How does HSBC's "Secure Key" actually work?

There are two standard ways to build such a device:

  • Time-based. The device has a secret key K (known only to the device and to your bank). When you press the button, The device computes F(K, T) (where T is the current time) and outputs it as a 6-digit code.

    Your bank, which also knows K, can compute the same function. To deal with the fact that the clocks might not be perfectly synchronized, the bank will compute a range of values and test whether the 6-digit code you provide falls anywhere in that range. In other words, the bank might compute F(K, T-2), F(K, T-1), F(K, T), F(K, T+1), F(K, T+2), and if the code you provide matches any of those 5 values, the bank accepts your login.

    I suspect this is not how your device works, since your device always gives you a different value every time you press the button.

  • Sequence-based. The device has a secret key K (known only to the device and to your bank). It also contains a counter C, which counts how many times you have pressed the button so far. C is stored in non-volatile memory on your device. When you press the button, the device increments C, computes F(K, C), and outputs it as a 6-digit code. This ensures that you get a different code every time.

    The bank also tracks the current value of the counter for your device, and uses this to recognize whether the 6-digit code you provided is valid. Often, the bank will test a window of values. For instance, if the last counter value it saw was C, then the bank might compute F(K, C+1), F(K, C+2), F(K, C+3), F(K, C+4) and accept your 6-digit code if it matches any of those four possibilities. This helps ensure that if you press the button once and then don't send it to the bank, you can still log on (you aren't locked out forevermore). In some schemes, if there is a gap in codes (e.g., because you pressed the button a few times and then didn't send the code to the bank), you will need to enter two consecutive valid codes before the bank will log you on.

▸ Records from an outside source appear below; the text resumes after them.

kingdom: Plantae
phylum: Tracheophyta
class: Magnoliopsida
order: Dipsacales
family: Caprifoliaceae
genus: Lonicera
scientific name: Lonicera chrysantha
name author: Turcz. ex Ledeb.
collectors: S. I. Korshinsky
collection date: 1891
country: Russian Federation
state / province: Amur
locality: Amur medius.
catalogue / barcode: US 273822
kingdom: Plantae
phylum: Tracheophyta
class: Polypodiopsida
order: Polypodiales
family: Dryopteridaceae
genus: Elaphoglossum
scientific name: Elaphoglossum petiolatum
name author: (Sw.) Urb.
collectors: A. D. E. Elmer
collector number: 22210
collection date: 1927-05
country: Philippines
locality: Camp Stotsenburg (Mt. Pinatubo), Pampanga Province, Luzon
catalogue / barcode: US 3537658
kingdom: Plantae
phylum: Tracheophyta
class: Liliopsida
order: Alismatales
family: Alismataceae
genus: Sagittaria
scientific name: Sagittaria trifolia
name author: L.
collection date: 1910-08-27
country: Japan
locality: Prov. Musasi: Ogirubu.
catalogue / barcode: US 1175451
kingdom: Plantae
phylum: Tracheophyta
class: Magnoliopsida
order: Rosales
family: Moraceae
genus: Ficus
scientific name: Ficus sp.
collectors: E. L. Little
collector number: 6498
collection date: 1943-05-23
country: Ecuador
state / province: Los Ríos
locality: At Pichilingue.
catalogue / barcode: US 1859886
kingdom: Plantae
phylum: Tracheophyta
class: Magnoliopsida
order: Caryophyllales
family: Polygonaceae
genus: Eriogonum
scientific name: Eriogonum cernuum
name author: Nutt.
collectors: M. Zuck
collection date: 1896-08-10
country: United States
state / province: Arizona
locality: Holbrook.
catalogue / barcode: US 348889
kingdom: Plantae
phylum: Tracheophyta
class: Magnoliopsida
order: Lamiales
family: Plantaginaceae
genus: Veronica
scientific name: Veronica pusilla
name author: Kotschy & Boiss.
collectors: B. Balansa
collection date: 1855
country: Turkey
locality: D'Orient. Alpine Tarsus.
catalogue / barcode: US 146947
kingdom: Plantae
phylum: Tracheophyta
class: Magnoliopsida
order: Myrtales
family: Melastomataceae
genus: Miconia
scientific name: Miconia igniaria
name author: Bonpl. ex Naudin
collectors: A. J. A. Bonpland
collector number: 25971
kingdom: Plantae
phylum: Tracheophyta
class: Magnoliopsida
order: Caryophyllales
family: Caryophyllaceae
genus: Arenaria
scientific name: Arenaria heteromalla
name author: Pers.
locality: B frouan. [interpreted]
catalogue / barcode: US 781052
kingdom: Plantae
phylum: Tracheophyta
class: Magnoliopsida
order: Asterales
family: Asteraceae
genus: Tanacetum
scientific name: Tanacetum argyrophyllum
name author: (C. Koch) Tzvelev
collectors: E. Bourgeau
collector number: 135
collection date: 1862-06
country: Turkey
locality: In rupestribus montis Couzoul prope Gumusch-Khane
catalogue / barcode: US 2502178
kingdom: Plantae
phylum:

Based upon what you've told us, I would hypothesize that your device is probably using the sequence-based approach.


If you want an 'open' explanation of how the One-Time-Password is derived you can read about the Oath standard and the specification for the algorithm here, https://openauthentication.org/specifications-technical-resources/. The Vasco/Digipass product supports this specification, and it may be used by your token in this case, however they do support other OTP generation algorithms.

Typically the serial number of the token is maintained as a record in the authentication server database, and the serial number is assigned to a username. The serial number is also matched to a 'seed' value, which when combined through the algorithm with the time/sequence value derives the OTP.

Also, you were able to punch in a PIN over and over and be authenticated because the authentication server will allow for a couple of minutes of clock drift. The token you have has a clock built in to generate the time based component. The server generates values for a range of time. It then can see which code you submit, and write a drift value to your record. Some systems will have a 'next-tokencode' mode, which is used if the clocks drift too far apart. The system will ask you to submit two values and see if they are correct and in the proper order, over a larger 'range' of time. If the values are correct the authentication server can write the clock drift value to the record.


I think this question lends itself to a very high level overview of how multi-factor authentication (MFA) works. Of course, we have to skim over lots and lots of technical detail.

In short, here is what happens:

  1. The bank programs the token with a unique encryption key. (In this case your Digipass token is made by Vasco, but there are many other companies that make similar tokens, which are "something you have" with regards to multiple factor authentication).

  2. The token will generate a series of characters that are derived from the encryption key, current time, and (optionally) other various factors.

  3. Since the bank knows the (unique) encryption key, and all other other factors that the token uses, they can reverse-engineer the input to find out who "owns" that token. If the owner of the token matches the owner of the bank account that is being logged-in to, then the login is authentic.

There are many variations on this central theme, but in general they always involve "something you have" (a physical token, or a smartphone app), a secret key stored within the token, and a mathematical algorithm to produce the output.

Often, time is a critical factor in generating the output. Depending on the algorithm, the output may be different every single time (in your case), or it may only vary occasionally (e.g. Every hour).